Two bears finally find freedom after 25 years of captivity
After more than two decades of cruel confinement on a bear farm, Bonnie and Clyde were successfully rescued in a joint effort with Vietnam’s Forest Protection Department, thanks to your support.
The bears known as Bonnie and Clyde were found living in severely substandard conditions on a bear farm in Binh Duong province of Vietnam. The cages they were kept in were cramped, rusty and barely had any access to sunlight, let alone room to express their natural behaviours.

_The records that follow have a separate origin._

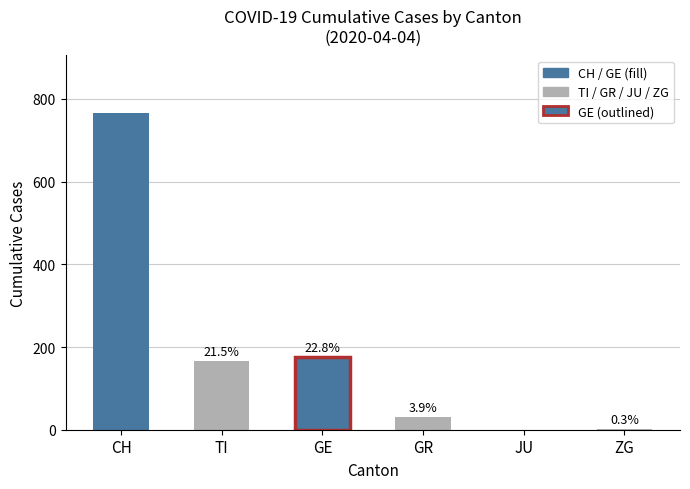

What position from the left is ZG?

6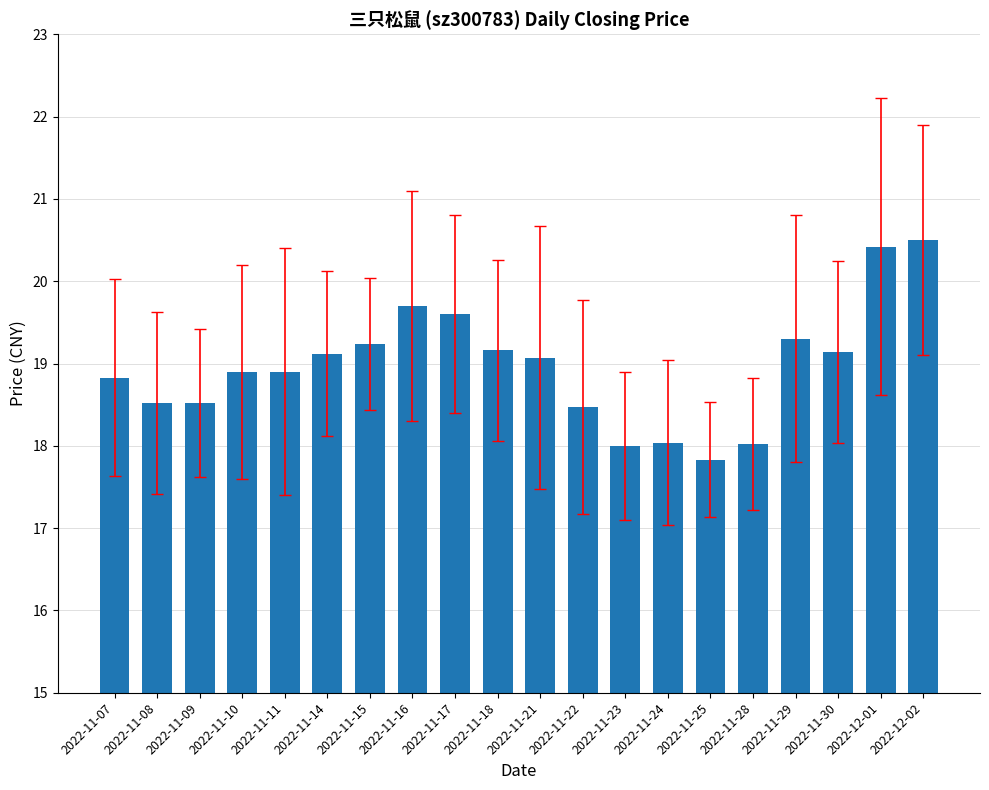

What is the change in value from 2022-11-11 to 2022-11-24?

-0.9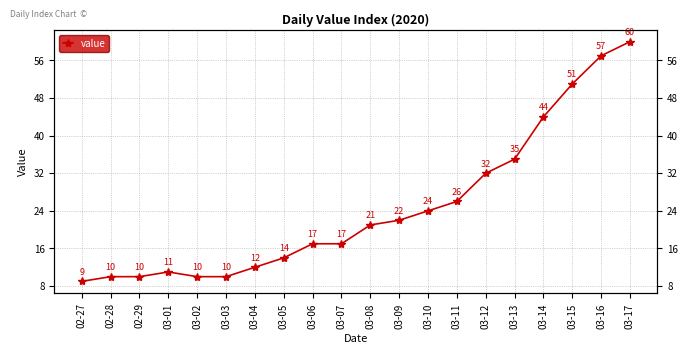

What is the label of the 14th point from the left?

03-11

The bears held in captivity appeared depressed, sluggish and seemed to have given up all hopes of being freed.
But thanks to your support, we were able to work with Vietnam’s Forest Protection Department (FPD) to help rescue these sentient beings and give them a life they’ve deserved all along – a life worth living.
After 25 years of misery in captivity, Bonnie and Clyde will now live a peaceful life at the Vietnam Bear Rescue Centre, a specialized bear sanctuary known for its commitment to animal welfare, run by the Animals Asia Foundation (AAF).
Maya Pastakia, International Campaign Manager, World Animal Protection, said:
“In 2005, the Vietnamese government made bear bile farming illegal, but a loophole has allowed bear owners to keep their bears on their farms as “pets”, meaning that hundreds of bears are still suffering a tortuous life in captivity in Vietnam.
“These two beautiful bears, Bonnie and Clyde, were kept in cruel conditions for 25 years, unable to feel the sunlight on their skin and breath fresh air, or roam around and express their natural behaviours as they ordinarily would in the wild. The Vietnamese government must close all remaining legal loopholes to end the suffering of bile bears for good, ensuring that this is the last generation of bears to suffer in captivity. Wild animals have a right to a wild life.”
The rescue was made possible because of Vietnam’s FPD programme, supported by our wildlife team, which monitors bear farms for illegally held bears and persuades their owners to voluntarily surrender these majestic animals to sanctuaries.
In the case of Bonnie and Clyde, it was a voluntary surrender as their owners weren’t able to provide adequate care for the bears in captivity and desired for them to lead a better life elsewhere. The bears were finally freed from the farm with the help of a dedicated team of wildlife experts and local authorities last month.
Bonnie and Clyde will now enjoy the rest of their lives foraging, rolling on soft grass, bathing in the sun and playing in a semi-wild environment filled with enrichments specifically designed to stimulate their natural behaviours.
Thanks to collaborative efforts like this and support from dedicated animal lovers like you, there are now more bears in sanctuaries and rescue centres (336) than on farms (226) in Vietnam.
Together, we can protect bears from cruel captivity and give them lives worth living.